=== Task ===
Report every line of the records that contains the word "Abonneer".
Dataset records: Begin
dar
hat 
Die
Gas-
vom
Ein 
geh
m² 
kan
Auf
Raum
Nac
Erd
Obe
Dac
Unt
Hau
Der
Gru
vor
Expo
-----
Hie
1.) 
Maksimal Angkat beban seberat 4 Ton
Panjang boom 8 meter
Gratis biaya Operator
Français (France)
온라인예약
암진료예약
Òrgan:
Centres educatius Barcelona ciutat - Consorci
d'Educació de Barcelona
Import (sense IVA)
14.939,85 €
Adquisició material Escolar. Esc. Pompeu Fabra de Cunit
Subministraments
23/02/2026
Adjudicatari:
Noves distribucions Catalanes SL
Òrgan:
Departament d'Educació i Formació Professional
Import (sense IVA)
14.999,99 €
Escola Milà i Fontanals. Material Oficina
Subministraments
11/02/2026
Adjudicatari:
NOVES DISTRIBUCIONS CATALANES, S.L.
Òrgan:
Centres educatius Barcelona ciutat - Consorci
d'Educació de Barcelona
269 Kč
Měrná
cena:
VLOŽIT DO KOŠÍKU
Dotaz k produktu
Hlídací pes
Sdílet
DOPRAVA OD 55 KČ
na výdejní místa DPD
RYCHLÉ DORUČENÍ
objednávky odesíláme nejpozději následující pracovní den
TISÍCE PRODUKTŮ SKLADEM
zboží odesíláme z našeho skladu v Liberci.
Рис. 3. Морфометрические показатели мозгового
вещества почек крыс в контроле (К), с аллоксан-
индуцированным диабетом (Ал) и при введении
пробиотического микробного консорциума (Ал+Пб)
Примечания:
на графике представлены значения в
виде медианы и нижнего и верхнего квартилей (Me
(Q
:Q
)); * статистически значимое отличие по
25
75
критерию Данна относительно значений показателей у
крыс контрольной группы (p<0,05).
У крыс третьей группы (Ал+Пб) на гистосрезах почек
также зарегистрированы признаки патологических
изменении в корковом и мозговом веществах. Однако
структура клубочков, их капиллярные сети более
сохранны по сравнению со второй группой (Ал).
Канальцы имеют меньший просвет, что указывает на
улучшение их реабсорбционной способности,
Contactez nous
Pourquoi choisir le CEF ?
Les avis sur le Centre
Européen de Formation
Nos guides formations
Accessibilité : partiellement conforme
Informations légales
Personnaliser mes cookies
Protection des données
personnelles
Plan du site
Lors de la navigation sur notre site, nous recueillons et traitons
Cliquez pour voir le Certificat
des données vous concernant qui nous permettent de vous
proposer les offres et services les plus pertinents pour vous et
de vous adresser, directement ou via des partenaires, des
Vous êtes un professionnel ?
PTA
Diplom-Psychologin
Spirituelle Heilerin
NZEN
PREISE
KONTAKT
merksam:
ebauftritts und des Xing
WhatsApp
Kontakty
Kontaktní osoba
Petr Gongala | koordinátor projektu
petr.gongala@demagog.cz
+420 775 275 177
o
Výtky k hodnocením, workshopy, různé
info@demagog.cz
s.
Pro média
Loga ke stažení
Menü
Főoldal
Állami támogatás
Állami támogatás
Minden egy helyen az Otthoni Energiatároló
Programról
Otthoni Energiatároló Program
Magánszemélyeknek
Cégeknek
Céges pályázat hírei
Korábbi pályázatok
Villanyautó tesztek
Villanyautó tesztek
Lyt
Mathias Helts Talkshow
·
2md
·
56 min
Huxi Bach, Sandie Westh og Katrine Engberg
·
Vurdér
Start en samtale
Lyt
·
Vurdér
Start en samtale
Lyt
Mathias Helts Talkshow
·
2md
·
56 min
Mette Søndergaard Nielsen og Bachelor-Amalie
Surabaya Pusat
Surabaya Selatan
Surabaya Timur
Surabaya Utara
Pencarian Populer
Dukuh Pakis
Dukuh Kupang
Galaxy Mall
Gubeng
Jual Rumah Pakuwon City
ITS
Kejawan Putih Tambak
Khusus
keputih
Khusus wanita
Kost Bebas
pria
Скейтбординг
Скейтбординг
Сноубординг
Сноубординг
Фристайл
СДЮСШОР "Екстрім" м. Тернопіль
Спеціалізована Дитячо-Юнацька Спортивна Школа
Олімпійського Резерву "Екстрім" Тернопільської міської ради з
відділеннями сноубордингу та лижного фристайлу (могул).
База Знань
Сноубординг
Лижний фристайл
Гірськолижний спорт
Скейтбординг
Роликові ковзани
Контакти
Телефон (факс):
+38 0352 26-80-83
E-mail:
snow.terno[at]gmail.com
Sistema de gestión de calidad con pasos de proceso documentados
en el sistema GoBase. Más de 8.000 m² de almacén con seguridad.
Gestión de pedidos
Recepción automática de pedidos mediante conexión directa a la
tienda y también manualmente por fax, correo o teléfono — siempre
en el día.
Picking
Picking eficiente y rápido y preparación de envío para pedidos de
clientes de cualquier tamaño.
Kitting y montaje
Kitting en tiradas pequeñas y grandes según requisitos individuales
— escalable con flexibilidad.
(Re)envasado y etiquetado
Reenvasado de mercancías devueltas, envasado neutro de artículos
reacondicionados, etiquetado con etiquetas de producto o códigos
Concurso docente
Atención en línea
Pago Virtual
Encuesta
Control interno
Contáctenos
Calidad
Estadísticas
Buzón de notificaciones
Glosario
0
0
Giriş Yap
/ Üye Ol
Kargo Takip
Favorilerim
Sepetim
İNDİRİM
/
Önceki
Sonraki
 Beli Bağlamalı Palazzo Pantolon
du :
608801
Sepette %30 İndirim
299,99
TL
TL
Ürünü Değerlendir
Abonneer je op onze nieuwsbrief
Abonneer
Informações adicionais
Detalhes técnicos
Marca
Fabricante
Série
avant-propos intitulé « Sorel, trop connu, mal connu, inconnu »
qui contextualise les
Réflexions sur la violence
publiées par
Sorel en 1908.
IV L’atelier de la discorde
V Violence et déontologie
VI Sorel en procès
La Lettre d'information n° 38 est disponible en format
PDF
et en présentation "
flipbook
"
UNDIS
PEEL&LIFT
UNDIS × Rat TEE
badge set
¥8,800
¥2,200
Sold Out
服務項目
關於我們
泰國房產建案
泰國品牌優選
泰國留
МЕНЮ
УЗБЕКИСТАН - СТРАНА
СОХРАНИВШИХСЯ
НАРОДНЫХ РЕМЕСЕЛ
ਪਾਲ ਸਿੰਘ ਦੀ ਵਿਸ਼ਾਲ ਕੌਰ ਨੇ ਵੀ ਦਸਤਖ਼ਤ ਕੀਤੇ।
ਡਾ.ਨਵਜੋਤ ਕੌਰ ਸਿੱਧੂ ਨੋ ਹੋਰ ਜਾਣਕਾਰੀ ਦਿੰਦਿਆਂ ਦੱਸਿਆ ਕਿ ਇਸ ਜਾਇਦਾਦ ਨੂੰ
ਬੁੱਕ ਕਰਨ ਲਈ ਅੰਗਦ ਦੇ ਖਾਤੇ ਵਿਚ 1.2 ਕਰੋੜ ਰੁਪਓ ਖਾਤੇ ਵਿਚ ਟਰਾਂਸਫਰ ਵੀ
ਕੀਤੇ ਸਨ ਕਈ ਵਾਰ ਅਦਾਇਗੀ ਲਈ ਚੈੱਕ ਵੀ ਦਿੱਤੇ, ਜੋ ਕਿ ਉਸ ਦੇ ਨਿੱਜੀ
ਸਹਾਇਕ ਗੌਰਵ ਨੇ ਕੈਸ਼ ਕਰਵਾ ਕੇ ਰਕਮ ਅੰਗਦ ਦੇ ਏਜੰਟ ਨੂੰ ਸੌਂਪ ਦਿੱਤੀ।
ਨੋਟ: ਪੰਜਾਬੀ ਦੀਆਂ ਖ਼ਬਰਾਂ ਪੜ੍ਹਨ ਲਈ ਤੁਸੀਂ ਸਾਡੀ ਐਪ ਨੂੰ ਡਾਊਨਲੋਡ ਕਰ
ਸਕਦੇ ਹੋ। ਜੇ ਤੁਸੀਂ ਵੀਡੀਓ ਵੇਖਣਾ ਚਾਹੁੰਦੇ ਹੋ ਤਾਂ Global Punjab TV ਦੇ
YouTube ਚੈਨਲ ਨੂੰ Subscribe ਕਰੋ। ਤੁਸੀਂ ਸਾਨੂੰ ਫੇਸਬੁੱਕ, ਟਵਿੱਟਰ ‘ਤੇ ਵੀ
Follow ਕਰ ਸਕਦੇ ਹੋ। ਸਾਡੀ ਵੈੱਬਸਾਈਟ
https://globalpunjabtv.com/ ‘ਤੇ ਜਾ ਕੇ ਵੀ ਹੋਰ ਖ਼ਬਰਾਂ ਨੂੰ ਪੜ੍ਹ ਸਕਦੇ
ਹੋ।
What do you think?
Dataset records: End
=== The answer ===
Abonneer je op onze nieuwsbrief
Abonneer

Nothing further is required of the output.